A viral video provides yet another example of how air travel has unfortunately become, at times, a flying fight club.

In this instance, two women on a Spirit Airlines flight from Las Vegas to Atlanta got into a heated discussion that devolved into punching and grappling before some men appeared to have intervened and broken it up.

Numerous passengers filmed the fisticuffs with their cell phone cameras, with one bystander repeatedly declaring “it’s lit!”

The cause of the spirited dispute is as yet unknown, but these kinds of confrontations — whatever their source — have become all too common regardless of the air carrier involved.

Watch:

Although fast-food restaurant meltdowns by “hangry” customers provide regular content for social media platforms, violent incidents both inside airport terminals and aboard planes are giving them a run for their money.

With long lines at TSA screening queues, plus being packed in on planes like sardines, along with random flight delays, and missed connections, traveling by commercial air routinely pre-COVID was stressful or frustrating enough.

Since the easing of pandemic restrictions, the subsequent increase in pent-up passenger traffic might possibly explain, in part, the unusually aggressive behavior that has regrettably emerged.

A longer version of the Spirit Airlines brawl as posted to YouTube is embedded below:

At least 3,000 incidents involving unruly passengers have occurred since the beginning of 2021, according to Federal Aviation Administration statistics, many involving facemask-related disputes.

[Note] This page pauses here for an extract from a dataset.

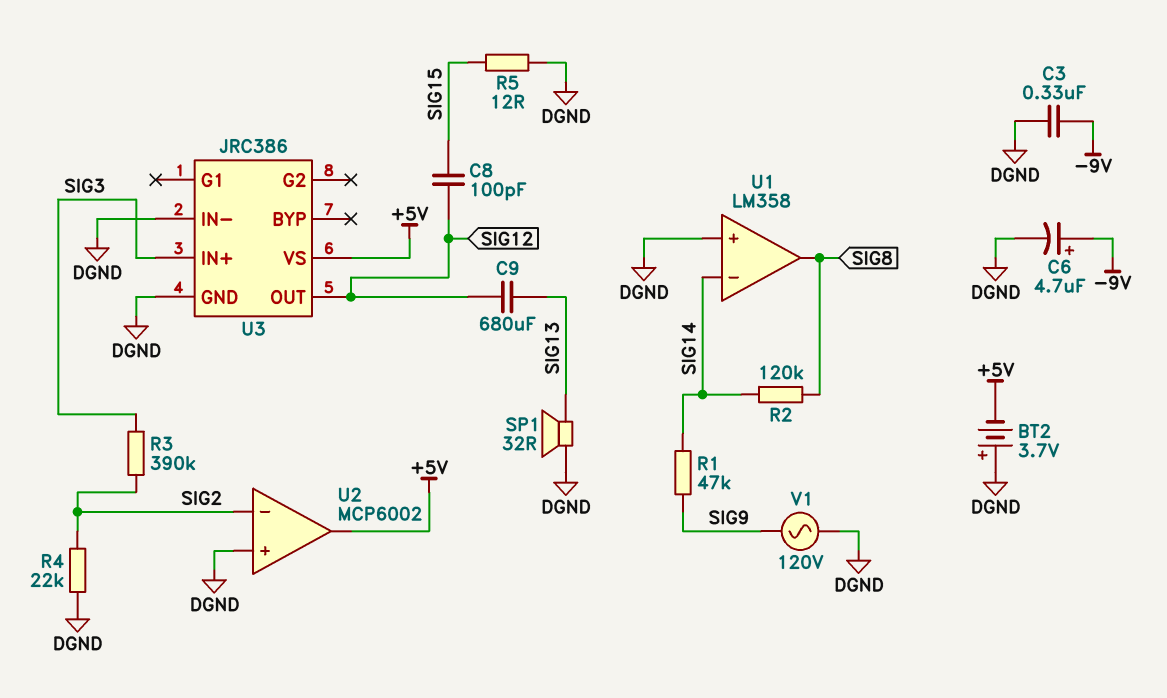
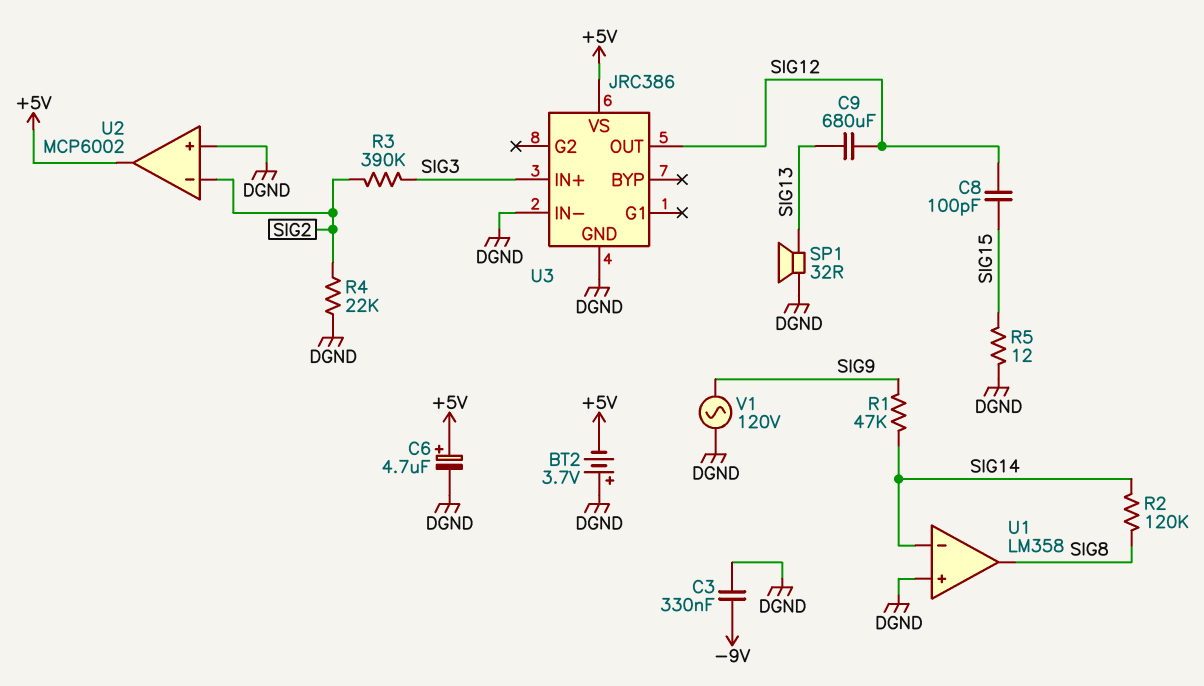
C6: 4.7uF (plus -9V, minus DGND) -> 4.7uF (plus +5V, minus DGND)

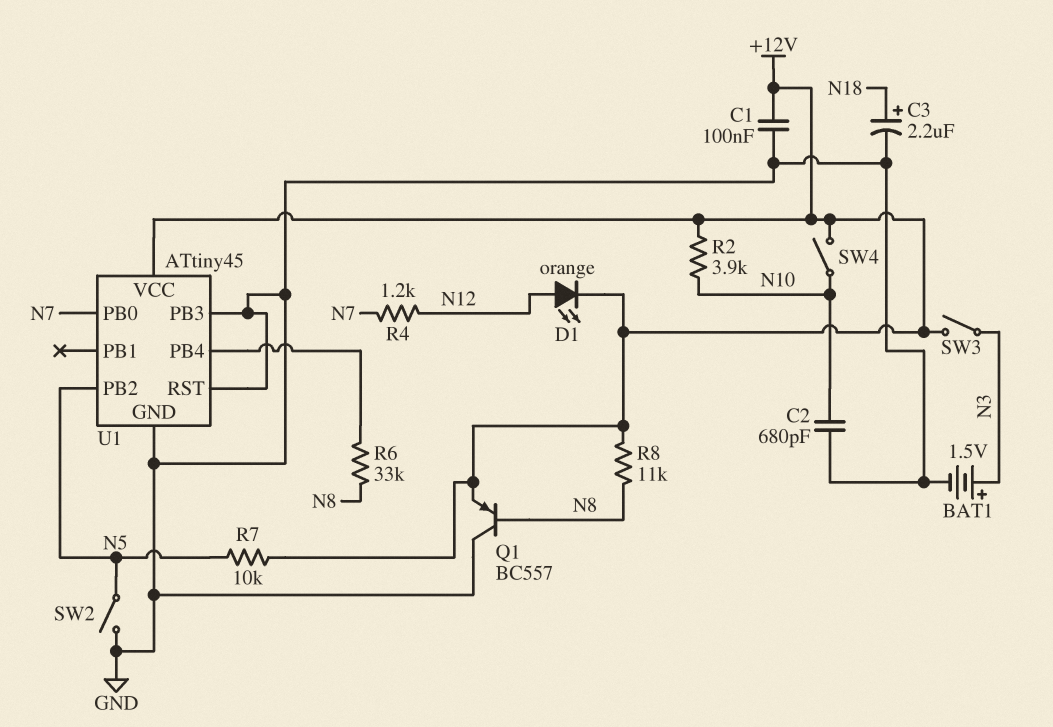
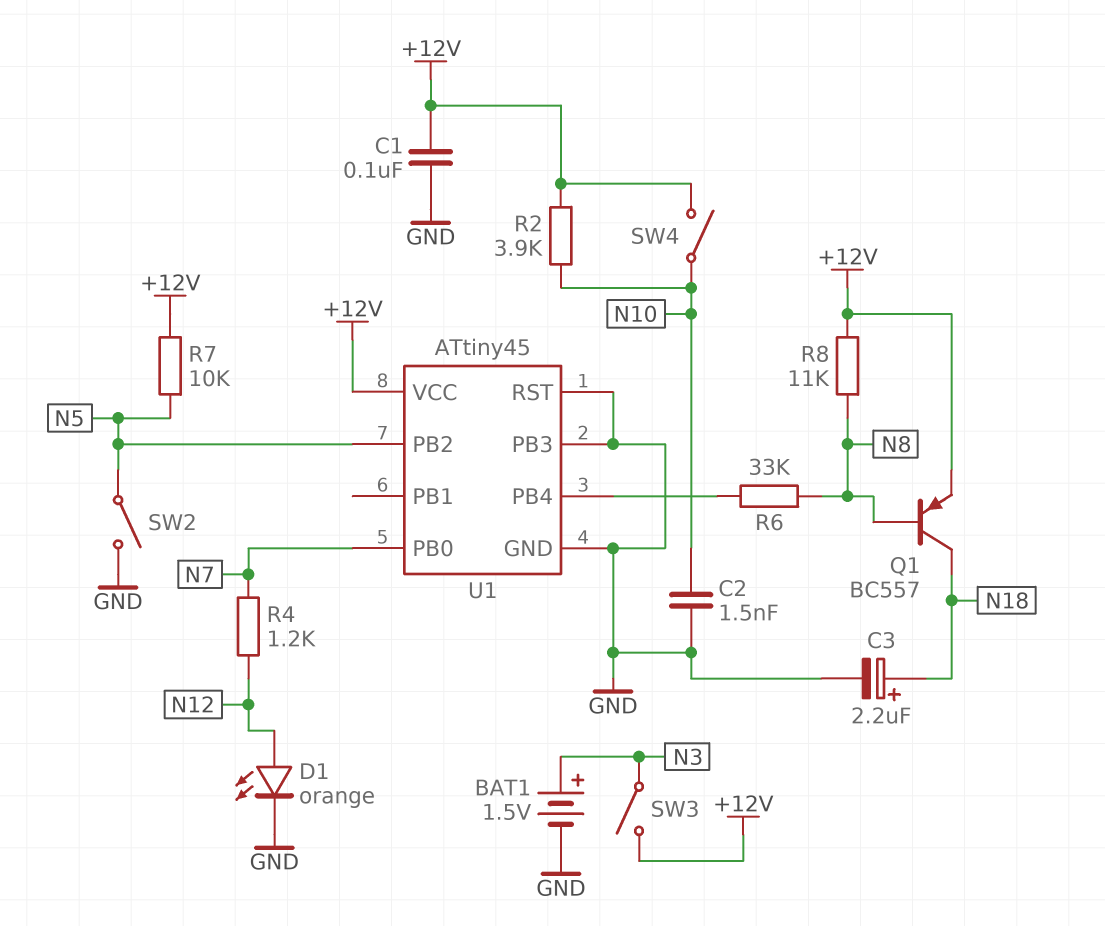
C2: 680pF (GND, N10) -> 1.5nF (GND, N10)
D1: LED orange (A N12, K +12V) -> LED orange (A N12, K GND)
Q1: PNP BC557 (B N8, C GND, E +12V) -> PNP BC557 (B N8, C N18, E +12V)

In a press release issued in late May, the FAA said that it was implementing a “zero-tolerance policy for unruly and dangerous behavior by passengers.” Violators could face civil penalties as well as criminal charges. The airlines themselves, along with unions representing pilots and flight attendants, have reportedly called upon the U.S. Justice Department to do more in response to these outbursts.

Various theories have been offered for the increase in air rage, CBS News reported:

It’s not clear why there is so much air rage. Airline employees and outside experts offer explanations including cramped flights, political polarization over wearing face masks, and the way pandemic lockdowns affect people’s mental health.

We are all more traumatized than we realize, and that puts people on edge,” said Raymond Tafrate, a psychologist and criminology professor at Central Connecticut State University who has studied anger. “The pandemic isolated people and caused all sorts of stress and problems in their lives. People are in worse shape than they were before.”

Robert Bor, an aviation psychologist in London who advises airline crews, blames anxiety over COVID-19 and enclosed spaces…

 

Earlier this month, a woman who missed her flight home allegedly tried to attack a Frontier Airlines worker with a pole in a disturbing two-minute video captured at Orlando International Airport that went viral.

About a year ago, three Philadelphia women upset over a flight delay at Florida’s Fort Lauderdale Airport charged Spirit Airlines workers behind the counter and allegedly punched and kicked them as well as tossing objects at them.